There is evidence, however, that a synergistic effect of increased bioavailability occurs when connective tissue components found together in a native matrix are hydrolyzed enzymatically and ingested. Specifically, ingestion of BioCell Collagen, which again is a patented extract of chicken sternal cartilage that provides a naturally occurring matrix of hydrolyzed type II collagen (60%), chondroitin sulfate (20%) and hyaluronic acid (HA) (10%), caused a three to eight fold higher content in blood than non-HA containing collagen (type I/III) products from bovine or porcine sources and non-collagen containing products derived from rooster comb. Additional double blind placebo controlled clinical studies also found that supplementation with BioCell Collagen significantly improved joint comfort and mobility[5]​ as well as skin appearance[1]​ indicative of increased HA content.     


Dietary regulation of connective tissue cellular components

The final ingredients of the connective tissue are the cells that constantly strive to produce the proper levels of all of the non-cellular components (predominantly collagen and GAG’s) in the connective tissue. In the case of skin dermal tissue and joint articular cartilage, these cells are termed fibroblasts and chrondroblasts, respectively. Fibroblasts are found in the dermis proper, which is the middle and thickest layer of our skin (the largest organ in the body), and primarily serve to secrete collagen peptides, HA and dermatan sulfate/keratin to maintain skin thickness, hydration and elasticity. Chrondroblasts, likewise, are found in the cartilagenous tissues and serve to secrete Type II collagen peptides, HA, chondroitin sulfate and glucosamine. To say that these cells are the targets of most healthy aging ingredients, “chondroprotectants“ and “fibroprotectants”, would be an understatement, as their function is imperative to maintaining healthy levels of collagen and GAGs in skin and joints.    
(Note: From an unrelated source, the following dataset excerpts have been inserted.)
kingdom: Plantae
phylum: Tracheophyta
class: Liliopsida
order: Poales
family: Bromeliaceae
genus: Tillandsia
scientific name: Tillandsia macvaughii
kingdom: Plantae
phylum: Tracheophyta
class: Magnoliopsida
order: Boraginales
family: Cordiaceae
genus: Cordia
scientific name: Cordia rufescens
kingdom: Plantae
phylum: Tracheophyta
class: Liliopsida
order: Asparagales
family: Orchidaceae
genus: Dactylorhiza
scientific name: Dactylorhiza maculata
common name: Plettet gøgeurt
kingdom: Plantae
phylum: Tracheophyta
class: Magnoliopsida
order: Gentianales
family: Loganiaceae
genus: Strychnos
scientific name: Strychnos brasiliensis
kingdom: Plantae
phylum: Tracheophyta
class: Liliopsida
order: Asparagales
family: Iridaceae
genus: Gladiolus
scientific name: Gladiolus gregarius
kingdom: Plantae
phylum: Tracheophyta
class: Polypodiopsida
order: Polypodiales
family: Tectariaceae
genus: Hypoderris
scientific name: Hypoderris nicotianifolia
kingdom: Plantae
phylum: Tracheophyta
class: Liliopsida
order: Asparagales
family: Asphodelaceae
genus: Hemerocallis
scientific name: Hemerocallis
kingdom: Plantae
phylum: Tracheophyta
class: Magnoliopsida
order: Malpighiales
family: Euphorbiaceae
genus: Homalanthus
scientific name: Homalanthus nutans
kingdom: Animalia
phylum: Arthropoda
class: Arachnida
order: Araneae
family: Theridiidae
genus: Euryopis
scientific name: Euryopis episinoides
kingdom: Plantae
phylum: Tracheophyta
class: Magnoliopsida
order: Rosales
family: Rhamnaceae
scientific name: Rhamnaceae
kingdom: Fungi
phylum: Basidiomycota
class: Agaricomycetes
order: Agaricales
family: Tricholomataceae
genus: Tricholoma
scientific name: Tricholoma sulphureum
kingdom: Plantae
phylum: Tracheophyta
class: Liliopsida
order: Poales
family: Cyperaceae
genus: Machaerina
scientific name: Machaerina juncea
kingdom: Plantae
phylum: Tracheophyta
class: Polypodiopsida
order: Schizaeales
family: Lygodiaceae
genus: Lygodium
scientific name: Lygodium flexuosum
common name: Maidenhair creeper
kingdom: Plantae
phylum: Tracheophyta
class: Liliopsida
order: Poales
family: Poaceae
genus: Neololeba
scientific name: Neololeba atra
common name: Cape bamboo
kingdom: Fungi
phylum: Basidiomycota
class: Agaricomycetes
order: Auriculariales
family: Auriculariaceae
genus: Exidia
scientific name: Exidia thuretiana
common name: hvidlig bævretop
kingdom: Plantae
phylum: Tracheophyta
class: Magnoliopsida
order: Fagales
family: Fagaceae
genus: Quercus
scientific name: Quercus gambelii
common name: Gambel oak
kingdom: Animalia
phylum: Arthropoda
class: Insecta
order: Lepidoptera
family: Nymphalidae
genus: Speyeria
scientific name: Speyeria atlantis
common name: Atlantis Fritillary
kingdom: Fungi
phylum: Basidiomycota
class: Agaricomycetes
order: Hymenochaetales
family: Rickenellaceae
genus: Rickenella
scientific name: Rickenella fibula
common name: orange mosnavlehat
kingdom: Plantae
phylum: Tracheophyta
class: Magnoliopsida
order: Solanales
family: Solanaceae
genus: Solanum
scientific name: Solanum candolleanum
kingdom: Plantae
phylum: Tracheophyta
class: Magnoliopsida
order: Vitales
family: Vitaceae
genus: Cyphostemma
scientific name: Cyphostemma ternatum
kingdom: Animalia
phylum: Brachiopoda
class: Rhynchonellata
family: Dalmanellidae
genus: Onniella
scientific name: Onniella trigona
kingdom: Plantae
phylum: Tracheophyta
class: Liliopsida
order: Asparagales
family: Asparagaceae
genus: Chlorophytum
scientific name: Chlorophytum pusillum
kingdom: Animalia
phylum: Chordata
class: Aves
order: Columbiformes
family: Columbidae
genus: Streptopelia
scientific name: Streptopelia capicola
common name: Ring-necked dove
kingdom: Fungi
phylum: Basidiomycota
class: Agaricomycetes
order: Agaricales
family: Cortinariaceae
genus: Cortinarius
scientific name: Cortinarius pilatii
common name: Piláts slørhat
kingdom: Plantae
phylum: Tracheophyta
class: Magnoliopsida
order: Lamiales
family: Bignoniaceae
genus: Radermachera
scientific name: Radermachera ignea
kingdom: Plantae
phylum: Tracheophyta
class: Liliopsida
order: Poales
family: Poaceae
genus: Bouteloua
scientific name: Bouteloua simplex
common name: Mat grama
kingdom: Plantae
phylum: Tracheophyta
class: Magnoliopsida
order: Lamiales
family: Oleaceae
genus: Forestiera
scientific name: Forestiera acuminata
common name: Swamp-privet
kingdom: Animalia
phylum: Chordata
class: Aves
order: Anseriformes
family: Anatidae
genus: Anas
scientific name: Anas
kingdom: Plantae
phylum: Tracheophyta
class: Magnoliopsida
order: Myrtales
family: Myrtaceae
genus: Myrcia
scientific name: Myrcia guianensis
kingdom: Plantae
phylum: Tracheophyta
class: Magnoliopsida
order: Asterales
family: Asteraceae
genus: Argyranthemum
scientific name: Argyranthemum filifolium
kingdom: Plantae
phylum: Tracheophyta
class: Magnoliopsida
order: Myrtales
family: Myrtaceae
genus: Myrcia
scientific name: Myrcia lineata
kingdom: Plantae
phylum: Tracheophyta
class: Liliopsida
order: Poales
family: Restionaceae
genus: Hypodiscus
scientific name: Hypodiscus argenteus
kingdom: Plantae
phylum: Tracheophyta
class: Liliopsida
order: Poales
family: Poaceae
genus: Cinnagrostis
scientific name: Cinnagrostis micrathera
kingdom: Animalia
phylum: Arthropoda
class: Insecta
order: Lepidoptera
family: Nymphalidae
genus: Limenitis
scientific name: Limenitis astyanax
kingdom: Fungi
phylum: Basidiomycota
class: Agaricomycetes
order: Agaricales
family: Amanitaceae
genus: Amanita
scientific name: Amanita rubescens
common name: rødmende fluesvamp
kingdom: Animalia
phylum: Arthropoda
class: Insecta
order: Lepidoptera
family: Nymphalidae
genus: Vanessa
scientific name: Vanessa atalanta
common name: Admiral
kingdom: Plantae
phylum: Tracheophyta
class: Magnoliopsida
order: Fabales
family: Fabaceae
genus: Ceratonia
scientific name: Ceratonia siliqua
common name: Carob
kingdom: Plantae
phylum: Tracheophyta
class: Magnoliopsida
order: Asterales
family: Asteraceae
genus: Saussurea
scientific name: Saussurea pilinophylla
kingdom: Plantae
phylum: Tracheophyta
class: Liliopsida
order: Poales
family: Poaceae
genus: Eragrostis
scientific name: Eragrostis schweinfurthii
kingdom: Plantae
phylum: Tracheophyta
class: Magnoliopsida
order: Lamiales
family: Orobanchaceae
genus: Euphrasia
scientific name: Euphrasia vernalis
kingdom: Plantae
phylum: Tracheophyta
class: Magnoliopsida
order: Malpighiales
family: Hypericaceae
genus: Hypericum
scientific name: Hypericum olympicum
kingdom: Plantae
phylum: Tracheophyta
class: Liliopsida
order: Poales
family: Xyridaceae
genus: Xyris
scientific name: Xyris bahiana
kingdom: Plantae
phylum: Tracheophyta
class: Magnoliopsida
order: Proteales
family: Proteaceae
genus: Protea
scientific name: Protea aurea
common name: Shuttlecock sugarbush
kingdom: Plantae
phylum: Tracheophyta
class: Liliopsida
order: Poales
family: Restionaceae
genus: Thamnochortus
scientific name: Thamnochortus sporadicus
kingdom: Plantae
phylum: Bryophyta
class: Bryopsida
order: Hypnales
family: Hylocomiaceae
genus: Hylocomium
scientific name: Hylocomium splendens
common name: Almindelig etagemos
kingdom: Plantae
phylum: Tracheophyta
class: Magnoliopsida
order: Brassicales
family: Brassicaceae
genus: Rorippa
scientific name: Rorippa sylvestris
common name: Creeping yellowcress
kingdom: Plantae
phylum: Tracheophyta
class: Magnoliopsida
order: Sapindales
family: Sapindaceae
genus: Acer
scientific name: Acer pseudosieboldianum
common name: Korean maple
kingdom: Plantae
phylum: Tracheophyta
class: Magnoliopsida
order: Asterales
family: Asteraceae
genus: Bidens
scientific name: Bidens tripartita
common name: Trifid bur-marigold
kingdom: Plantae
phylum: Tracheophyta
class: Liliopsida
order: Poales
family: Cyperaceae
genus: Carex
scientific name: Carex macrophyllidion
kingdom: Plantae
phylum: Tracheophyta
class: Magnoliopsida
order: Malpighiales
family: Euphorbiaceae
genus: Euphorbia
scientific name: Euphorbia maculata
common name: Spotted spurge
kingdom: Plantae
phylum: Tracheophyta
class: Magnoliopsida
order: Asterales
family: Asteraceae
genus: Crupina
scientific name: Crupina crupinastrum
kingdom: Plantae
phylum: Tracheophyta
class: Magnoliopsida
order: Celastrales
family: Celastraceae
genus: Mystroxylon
Here again, there is a growing body of evidence that the introduction of hydrolyzed collagen can stimulate chondrocytes to synthesize new collagen. For instance, feeding chondrocytes hydrolyzed collagen, Types I/III from skin or Type II from chicken sternum, has been shown to increase Type II collagen production in vitro[2]​. Oral supplementation of collagen has also been shown to increase collagen content in skin[3]​,[1]​,[4]​.  Even more clinical evidence indicates that that the unique combination of hydrolyzed Type II collagen, HA and chondroitin sulfate found in BioCell Collagen may also stimulate connective tissue cellular health during active recovery from exercise challenges.[5]​   

Overall, a growing body of evidence indicates that supplying our bodies with proportionate pre-digested building blocks of connective tissue components, such as the hydrolyzed Type II collagen, HA, and chondroitin sulfate found in the patented BioCell Collagen products, hold the potential to promote natural synthesis of connective tissue components such as collagen, HA and sulfated GAGs in our body, which may lead to improved longevity of connective tissue health. 



[1]​ Schwartz SR and Park J. Clin Interv Aging. 2012;7:267-73.
[2]​ Oesser S and Seifert J. Cell Tissue Res. 2003 Mar;311(3):393-9.
[3]​ Asserin J, et al.​ J Cosmet Dermatol. 2015 Dec;14(4):291-301.
[4]​ Proksch E et al.​ Skin Pharmacol Physiol. 2014;27(3):113-9.
[5]​ Lopez HL. et al.​ Integr Med (Encinitas). 2015 Jun;14(3):30-8.